Text section |
= = = = =

Your Kidneys and How They Work
What Is "Renal Function"?
Your health care team may talk about the
work your kidneys do as renal function. If you have two healthy kidneys, you
have 100 percent of your renal function. This is more renal function than you
really need. Some people are born with only one kidney, and these people are
able to lead normal, healthy lives. Many people donate a kidney for
transplantation to a family member or friend. Small declines in renal function
do not cause a problem. In fact, you can be healthy with 50 percent of your
renal function if it remains stable.
But many people with 50 percent of their
renal function have a kidney disease that will get worse. You will have some
serious health problems if you have less than 20 percent of your renal
function. If your renal function drops below 10 to 15 percent, you cannot live
long without some form of renal replacement therapy -- either dialysis or
Why Do Kidneys Fail?
Most kidney diseases attack the nephrons,
causing them to lose their filtering capacity. Damage to the nephrons may
happen quickly, often as the result of injury or poisoning. But most kidney
diseases destroy the nephrons slowly and silently. It may take years or even
decades for the damage to become apparent.

= = = = =

Stored items
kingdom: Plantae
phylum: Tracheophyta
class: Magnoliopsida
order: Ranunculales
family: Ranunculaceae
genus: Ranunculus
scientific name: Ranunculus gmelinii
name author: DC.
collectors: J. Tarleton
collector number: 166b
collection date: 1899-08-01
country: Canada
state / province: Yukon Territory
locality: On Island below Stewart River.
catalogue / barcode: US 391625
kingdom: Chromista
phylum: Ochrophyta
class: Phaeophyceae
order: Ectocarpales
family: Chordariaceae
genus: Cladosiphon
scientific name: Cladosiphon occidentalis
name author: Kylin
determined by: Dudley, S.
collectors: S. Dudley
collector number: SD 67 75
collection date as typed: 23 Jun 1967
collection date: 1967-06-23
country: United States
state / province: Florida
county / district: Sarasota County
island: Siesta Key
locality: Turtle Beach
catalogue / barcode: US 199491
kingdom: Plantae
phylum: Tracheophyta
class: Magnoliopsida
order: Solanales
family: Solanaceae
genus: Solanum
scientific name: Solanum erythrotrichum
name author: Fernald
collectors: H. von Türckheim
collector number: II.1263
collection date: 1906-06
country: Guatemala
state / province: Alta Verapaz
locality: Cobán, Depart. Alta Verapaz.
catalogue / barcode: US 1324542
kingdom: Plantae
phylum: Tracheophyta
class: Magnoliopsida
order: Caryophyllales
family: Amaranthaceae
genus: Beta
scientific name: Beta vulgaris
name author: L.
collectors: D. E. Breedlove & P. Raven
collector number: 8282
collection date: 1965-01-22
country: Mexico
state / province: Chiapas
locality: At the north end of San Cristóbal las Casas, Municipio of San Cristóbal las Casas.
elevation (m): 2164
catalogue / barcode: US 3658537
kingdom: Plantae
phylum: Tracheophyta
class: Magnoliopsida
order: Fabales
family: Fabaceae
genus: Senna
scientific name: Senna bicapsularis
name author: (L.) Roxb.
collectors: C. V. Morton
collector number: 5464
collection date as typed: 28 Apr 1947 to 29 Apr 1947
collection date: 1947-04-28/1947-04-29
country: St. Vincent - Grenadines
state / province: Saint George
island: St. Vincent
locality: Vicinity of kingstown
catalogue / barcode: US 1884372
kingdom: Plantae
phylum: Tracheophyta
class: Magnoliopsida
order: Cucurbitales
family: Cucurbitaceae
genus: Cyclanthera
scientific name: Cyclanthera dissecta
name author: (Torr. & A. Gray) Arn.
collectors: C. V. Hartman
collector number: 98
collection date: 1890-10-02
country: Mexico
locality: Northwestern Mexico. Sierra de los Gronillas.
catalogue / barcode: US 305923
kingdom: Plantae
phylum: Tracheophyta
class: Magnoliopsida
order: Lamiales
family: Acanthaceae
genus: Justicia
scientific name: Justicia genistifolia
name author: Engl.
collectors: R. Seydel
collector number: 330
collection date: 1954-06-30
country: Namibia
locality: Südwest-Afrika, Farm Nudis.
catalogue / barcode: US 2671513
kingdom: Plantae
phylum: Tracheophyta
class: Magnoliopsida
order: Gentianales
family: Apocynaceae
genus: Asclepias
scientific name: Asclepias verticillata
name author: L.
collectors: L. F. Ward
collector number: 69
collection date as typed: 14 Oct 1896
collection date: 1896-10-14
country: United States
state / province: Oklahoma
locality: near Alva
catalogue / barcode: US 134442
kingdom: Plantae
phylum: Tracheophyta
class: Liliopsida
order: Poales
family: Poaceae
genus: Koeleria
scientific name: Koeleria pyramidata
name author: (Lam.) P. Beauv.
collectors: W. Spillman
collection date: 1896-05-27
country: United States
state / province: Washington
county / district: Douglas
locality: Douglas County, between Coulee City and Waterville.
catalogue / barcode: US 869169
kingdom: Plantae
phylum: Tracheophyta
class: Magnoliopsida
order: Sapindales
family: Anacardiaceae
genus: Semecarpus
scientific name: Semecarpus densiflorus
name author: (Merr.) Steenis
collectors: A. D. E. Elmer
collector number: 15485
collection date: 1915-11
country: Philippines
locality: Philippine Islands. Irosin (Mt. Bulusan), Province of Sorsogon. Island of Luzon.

= = = = =

What to do | Pick up the text on kidneys and how they work right after its last sentence, and continue it. The entries are separate material and have no connection to the kidney text.

Response to the task |
The two most common causes of kidney
disease are diabetes and high blood pressure. If your family has a history of
any kind of kidney problems, you may be at risk for kidney disease.
Diabetes is a disease that keeps the body
from using sugar as it should. If sugar stays in your blood instead of breaking
down, it can act like a poison. Damage to the nephrons from unused sugar in the
blood is called diabetic nephropathy. If you keep your blood sugar levels down,
you can delay or prevent diabetic nephropathy.
High Blood Pressure
High blood pressure can damage the small
blood vessels in your kidneys. The damaged vessels cannot filter poisons from
your blood as they are supposed to.
Your doctor may prescribe blood pressure
medication. A group of blood pressure medicines called ACE inhibitors appears
to give extra protection to the kidneys in patients with diabetes.